The deeper Vivian gets into the case of David’s whereabouts — aided by her narcissistic friend, an unreliable detective and too many pills and drinks — the greater her own personal descent.

She gets into character to see if she can infiltrate a suspicious online betting website that David worked at. That simple act threatens to reopen past trauma for Vivian. Here again is a case of art somewhat imitating life. Soloski was an actress and performed improv.

“Vivian, my protagonist, quits acting, out of a great trauma. I just quit acting because I wasn’t very good at it,” she said. “I thought maybe it would be nice not to have an eating disorder. So, there was no trauma. There was no great break up.

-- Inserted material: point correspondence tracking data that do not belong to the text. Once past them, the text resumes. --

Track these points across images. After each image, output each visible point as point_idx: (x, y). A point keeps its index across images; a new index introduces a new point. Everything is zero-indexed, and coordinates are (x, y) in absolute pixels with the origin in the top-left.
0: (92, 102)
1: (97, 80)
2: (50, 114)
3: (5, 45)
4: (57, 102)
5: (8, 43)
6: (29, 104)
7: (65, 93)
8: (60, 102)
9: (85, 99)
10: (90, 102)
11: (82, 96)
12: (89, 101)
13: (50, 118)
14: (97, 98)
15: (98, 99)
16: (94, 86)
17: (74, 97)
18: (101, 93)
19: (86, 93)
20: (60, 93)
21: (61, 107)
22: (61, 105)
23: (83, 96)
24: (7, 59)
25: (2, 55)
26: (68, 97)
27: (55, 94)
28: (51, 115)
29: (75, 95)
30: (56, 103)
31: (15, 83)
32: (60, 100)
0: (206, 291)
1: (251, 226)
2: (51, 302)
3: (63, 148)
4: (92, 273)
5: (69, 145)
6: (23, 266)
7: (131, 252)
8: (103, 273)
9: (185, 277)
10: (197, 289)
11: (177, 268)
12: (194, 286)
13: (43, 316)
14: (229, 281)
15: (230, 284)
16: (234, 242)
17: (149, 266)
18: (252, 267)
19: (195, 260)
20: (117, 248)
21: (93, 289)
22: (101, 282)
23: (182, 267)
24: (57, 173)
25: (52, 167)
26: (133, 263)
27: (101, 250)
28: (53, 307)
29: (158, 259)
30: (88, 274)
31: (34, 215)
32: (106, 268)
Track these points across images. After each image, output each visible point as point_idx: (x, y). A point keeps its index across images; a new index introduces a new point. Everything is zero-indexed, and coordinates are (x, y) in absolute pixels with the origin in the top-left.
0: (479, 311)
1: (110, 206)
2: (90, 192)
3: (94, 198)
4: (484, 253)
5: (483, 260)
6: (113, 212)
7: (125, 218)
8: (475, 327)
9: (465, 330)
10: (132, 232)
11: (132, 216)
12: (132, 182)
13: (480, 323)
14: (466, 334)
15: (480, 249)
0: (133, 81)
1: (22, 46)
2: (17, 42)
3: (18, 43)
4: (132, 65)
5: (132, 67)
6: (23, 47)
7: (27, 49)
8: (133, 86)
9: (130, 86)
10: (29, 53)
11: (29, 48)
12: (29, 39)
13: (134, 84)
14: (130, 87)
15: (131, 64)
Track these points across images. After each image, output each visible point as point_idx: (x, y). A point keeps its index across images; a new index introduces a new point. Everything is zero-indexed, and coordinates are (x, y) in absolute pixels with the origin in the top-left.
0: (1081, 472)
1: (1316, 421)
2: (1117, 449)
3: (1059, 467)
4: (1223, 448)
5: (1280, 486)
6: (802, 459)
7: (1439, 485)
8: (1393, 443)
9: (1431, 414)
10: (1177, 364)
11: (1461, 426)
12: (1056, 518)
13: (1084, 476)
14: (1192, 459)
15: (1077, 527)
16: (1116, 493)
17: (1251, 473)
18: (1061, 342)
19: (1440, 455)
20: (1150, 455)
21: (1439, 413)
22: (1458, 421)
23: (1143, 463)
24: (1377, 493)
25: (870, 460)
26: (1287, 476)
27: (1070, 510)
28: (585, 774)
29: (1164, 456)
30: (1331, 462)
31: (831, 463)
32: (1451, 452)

I decided that I was much better off as a journalist.”

You can’t make good out of a void.

Alexis Soloski

Turns out though, Soloski’s background in improv and the “Yes, and” philosophy of improv helped structure the novel’s energy, flow and pace.

“I am good at some things. I’m smart. I’m quick. I do well in certain kinds of comedy. I have an ear for pacing,” she said.

“There is something about committing to a novel where you just have to go with your instincts and you just have to go with your choices. And you do have to turn your own critic off,” Soloski continued. “I certainly have moments when I’m writing where I think to myself, ‘This is bad, this is bad. It is a humiliating thing to be writing something this bad.’

“But I also have the wisdom and the experience gleaned from years of journalism and wonderful and sympathetic editors to know that you can only make something good once you have something that exists on the page. You can’t make good out of a void.”

The novel twists and turns its way toward a satisfying ending, but it also explores the important yet fragile symbiotic relationship between critic and performance.

Well-versed in that balance, Soloski says it’s all about the sliding scale of how you apply Shaw’s philosophy about criticism.

“There are ways of saying this more and less kindly. That’s probably the sliding scale,” she says. “You cannot delude yourself — if you have the critical instinct —into believing that something is good if it’s not. I also believe, of course, the goodness is a deeply subjective form and that not everyone will agree. But if you, in the depths of your soul, feel that something is not good, you have no choice as a critic but to say that, so I do agree with that.”